Renters in for a hell of a time in coming months and years

Feb 14th, 2018 | By | Category: Front Page Layout, Latest News, News

The Salvation Army report spells bad news for wages and rents.

There is “not a hope in Hades” of tenants affording recent rent rises, a Citizen’s Advice Bureau spokesperson says.

Meanwhile, the Salvation Army is warning of more homeless people in the next two years due to the plight of renters.

Citizen’s Advice Bureau Wellington city manager Audrey Fell-Smith says many tenants are facing landlords declining to renew leases, selling the properties, or dramatic rent rises.

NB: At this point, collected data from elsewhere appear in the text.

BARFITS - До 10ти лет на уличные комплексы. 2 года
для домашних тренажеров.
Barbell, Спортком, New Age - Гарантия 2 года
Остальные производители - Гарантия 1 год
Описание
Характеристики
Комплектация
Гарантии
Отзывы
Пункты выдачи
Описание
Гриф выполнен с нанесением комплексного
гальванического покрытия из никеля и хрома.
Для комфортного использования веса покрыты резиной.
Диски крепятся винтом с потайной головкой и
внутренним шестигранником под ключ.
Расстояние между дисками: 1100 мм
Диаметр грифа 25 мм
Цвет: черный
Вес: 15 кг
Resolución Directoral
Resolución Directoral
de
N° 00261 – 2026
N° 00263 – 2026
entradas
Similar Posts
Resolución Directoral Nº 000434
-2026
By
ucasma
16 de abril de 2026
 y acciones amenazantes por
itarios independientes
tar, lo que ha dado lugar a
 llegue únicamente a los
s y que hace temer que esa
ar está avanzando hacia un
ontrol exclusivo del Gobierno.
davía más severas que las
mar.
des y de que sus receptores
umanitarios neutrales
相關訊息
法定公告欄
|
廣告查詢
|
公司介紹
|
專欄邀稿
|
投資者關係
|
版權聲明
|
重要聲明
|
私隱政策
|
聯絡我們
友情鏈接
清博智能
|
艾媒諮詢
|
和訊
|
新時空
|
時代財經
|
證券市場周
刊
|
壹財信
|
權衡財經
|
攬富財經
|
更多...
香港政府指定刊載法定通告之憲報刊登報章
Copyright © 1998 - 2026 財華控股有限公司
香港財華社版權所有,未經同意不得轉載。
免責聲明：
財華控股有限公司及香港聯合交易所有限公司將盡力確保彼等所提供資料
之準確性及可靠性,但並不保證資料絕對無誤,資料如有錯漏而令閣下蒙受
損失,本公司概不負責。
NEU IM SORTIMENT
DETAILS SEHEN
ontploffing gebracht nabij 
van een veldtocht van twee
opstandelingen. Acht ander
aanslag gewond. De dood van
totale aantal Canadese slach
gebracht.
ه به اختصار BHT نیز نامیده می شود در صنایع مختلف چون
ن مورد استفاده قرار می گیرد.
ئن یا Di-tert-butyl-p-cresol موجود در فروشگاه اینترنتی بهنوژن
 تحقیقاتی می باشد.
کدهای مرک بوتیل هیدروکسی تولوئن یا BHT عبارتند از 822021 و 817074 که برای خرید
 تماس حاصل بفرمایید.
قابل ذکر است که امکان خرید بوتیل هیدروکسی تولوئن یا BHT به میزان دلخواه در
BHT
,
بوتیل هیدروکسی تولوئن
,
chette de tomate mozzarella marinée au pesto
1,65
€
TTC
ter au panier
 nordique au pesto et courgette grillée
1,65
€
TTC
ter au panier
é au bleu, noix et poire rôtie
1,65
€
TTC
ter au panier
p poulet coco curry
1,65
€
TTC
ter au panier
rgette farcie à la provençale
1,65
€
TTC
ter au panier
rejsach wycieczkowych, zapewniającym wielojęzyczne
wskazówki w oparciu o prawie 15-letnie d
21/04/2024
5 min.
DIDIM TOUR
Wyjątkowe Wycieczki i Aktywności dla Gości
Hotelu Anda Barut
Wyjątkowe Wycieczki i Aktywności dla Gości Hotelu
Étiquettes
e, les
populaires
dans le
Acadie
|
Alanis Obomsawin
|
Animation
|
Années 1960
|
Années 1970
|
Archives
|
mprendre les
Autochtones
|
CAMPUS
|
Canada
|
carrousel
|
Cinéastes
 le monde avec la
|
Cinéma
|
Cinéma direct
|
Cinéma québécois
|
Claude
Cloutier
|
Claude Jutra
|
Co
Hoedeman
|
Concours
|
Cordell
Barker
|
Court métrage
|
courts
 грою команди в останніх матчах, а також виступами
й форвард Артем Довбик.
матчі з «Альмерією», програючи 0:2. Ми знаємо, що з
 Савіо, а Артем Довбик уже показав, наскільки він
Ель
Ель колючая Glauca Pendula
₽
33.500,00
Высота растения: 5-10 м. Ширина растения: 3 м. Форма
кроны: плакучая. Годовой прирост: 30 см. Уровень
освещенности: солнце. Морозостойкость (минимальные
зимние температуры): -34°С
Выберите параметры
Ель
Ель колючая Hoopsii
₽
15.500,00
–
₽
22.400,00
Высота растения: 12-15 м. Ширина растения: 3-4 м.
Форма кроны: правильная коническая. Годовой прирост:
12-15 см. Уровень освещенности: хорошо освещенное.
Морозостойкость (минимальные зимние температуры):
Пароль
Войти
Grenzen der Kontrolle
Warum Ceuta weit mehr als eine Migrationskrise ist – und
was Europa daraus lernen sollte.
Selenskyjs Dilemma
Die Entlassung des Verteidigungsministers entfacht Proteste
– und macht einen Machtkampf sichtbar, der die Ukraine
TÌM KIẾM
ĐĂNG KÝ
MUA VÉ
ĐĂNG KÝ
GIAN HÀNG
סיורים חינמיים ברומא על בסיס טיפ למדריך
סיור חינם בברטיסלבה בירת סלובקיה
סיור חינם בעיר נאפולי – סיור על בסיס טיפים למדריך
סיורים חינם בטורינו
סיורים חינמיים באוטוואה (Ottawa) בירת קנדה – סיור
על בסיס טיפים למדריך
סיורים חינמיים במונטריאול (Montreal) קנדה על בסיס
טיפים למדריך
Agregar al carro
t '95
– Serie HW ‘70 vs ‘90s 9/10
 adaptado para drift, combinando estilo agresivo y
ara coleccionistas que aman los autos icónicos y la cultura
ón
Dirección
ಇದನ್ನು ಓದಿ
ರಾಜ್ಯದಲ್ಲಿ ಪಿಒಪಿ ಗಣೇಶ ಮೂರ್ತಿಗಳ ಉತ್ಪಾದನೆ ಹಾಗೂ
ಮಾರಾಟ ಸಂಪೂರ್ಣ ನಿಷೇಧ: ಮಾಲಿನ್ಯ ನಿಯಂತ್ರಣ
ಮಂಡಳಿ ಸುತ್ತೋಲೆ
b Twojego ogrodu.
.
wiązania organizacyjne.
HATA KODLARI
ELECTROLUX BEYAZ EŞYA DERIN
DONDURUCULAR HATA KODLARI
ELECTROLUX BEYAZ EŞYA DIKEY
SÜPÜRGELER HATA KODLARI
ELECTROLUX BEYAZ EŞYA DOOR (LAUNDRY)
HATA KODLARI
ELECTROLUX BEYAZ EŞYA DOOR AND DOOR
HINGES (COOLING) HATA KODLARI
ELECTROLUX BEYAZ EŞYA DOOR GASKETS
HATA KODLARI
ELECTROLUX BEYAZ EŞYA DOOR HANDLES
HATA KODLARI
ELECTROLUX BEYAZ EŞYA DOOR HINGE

“I suspect, come the end of this month when all the students are back, that we’re going to have people just sleeping on the streets, in people’s garages again, couch surfing.

“I actually dread to think how things are going to be in two weeks’ time.”

The Salvation Army’s annual State of the Nation report says there are slim-pickings in the housing market, unless you are a property investor.

Report author Alan Johnson says the immediate rental outlook is not good.

“It seems likely that rents will rise further and homelessness will increase at least over the next one to two years.”

Wages are also struggling to keep pace with rents. New Zealanders had to work 13 hours at the average hourly wage to pay the average rent during 2017.

This was steady from 2016, and contrasts with a 2015 figure of 12.4 hours and 11.9 from 2012.

Rents across New Zealand have risen by 15% to 20% between 2013 and 2017.

Meanwhile, average weekly incomes rose by just 10%, in nominal terms, the report says.

New Zealand’s economy grew by around 2.7% as of September 2017, but wage growth is missing out.

The average weekly wage reached $1012 in December 2017, just 1% higher than a year before, when adjusted for inflation.

The report reflects the issues many people are having with wages and rents.

One renter spoken to by NewsWire has found it difficult moving flats during this high demand period.

“I think it’s been really bad luck that we’ve had to all relocate at a peak time,” says the man, who declined to be named.

He says someone he knew was asked on a tenancy application form to show how much extra in rent they were willing to pay.

“I’m not sure if this is legal but I definitely think someone should look into common people being exploited like that.”

A spokesperson for Wellington Central MP Grant Robertson says over 100 people have been in touch about rental difficulties over the last few months.